To believe that 7 seven million people died from CoViD-19 is to fall into the trap of trusting the experts. To do so is to take much for granted such as there being a unique lab manipulated virus that can infect people and spread throughout the world; that there is a test that can prove causality and not just try to make an association based on non-specific symptoms; that it was a "virus" causing an increase in morbidity and mortality rather than undetermined isolated event s thus allowing for measures known to adversely impact health to be rolled out until the effects of a poorly or purposefully designed toxin could kick in, acting as cover for something that may not exist as portrayed. To ignore all the above is to "trust the experts" and ignore any and all alternative agendas.
In his Memoirs of a Revolutionist, the critic Dwight MacDonald [https://en.wikipedia.org/wiki/Dwight_Macdonald] said that for American Marxists (of whom he was one, before the war), the New York Times was like Aristotle was for the Church fathers -- a pagan source, but revered.
It used to be the case that Americans could differ widely on many issues -- but we all took for granted the reliability of some institutions were were above politics. The far Left had a built-in distrust of any endeavor associated with big business, but even they didn't question, for example, the efficacy of the polio vaccine.

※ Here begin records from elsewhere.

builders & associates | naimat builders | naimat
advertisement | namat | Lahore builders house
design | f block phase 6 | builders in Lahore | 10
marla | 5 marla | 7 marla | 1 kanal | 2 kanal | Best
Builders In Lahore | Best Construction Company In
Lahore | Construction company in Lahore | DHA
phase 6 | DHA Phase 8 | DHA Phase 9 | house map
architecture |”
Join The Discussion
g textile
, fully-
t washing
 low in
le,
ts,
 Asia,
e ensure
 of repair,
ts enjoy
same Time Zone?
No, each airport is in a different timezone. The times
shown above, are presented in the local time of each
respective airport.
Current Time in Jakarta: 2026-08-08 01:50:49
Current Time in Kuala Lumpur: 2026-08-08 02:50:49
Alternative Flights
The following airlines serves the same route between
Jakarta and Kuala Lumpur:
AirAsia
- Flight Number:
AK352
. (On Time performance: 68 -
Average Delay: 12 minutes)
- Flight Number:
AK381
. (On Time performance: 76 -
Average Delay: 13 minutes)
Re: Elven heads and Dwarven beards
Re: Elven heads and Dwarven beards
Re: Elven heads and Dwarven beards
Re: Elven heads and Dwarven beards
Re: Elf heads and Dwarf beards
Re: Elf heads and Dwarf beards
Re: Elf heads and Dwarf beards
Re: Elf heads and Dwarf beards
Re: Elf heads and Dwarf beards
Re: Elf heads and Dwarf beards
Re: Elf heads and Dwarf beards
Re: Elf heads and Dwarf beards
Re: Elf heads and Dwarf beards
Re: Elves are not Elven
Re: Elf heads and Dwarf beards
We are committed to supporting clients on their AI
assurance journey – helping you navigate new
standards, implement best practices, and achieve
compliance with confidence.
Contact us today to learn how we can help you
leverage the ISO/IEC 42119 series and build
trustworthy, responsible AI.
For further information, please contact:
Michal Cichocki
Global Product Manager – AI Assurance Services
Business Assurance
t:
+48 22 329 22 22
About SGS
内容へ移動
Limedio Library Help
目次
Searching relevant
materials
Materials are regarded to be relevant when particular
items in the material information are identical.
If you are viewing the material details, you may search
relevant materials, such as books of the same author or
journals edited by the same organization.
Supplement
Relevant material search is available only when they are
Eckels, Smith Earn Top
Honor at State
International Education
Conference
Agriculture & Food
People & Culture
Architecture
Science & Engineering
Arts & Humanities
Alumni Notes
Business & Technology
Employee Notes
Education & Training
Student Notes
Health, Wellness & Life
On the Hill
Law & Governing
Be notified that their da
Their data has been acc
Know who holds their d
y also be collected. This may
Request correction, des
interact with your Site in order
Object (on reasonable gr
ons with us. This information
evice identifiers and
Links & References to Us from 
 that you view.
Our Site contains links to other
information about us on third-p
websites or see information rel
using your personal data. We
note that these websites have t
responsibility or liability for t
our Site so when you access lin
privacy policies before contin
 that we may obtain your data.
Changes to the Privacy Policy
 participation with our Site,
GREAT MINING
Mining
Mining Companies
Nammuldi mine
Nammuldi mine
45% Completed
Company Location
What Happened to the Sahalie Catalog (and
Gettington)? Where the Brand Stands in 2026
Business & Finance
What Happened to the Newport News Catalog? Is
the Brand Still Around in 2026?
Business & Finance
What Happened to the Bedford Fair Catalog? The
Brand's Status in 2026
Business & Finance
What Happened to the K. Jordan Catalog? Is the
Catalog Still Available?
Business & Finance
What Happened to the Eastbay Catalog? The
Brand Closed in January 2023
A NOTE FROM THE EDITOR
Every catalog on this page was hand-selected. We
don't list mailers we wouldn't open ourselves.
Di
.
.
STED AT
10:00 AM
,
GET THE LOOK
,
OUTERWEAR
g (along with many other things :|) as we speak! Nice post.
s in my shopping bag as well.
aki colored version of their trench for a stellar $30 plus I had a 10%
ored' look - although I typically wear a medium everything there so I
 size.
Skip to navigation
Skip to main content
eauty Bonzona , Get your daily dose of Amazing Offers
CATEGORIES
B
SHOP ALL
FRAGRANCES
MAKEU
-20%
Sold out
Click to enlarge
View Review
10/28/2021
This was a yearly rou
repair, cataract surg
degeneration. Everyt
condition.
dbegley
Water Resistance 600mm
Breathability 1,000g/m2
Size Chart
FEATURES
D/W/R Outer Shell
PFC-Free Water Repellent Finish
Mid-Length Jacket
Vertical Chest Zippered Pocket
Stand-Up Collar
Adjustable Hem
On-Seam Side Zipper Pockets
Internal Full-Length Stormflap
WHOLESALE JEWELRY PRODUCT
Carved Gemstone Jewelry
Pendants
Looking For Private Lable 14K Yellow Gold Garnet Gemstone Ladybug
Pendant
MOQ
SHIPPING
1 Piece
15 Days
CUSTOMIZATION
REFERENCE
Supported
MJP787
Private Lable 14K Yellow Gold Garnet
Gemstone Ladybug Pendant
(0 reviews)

When a group of psychiatrists were enticed into saying that the very conservative Republican candidate for President in 1964 was psychologically unfit for the office there was a sharp reaction within their profession, leading to something called 'the Goldwater Rule', prohibiting them from commenting on the mental fitness of candidates. They realized that their credibility with the public (or half of it) would be undermined if they were seen to be partisan.
All that is gone now.
If you read the supposedly-neutral fact-checkers, Snopes, on the origins of the virus, you will find them confidently proclaiming that "overwhelming evidence" shows that it came from a bat. (Incidentally, it might be an interesting exercise for the Twilight Patriot to see how Snopes is able to exercise a leftist bias using various editorial tricks: Did Kamala Harris contribute money to the bail fund for the BLM/AntiFa rioters? FALSE. But they should have asked, did she solicit others to do so?)
It would be nice if a modern Diogenes found some honest people, drawn from all political quarters, and persuaded them to a genuine fact-checking site, that we could all trust. But as America unravels, things are falling apart, and the center cannot hold.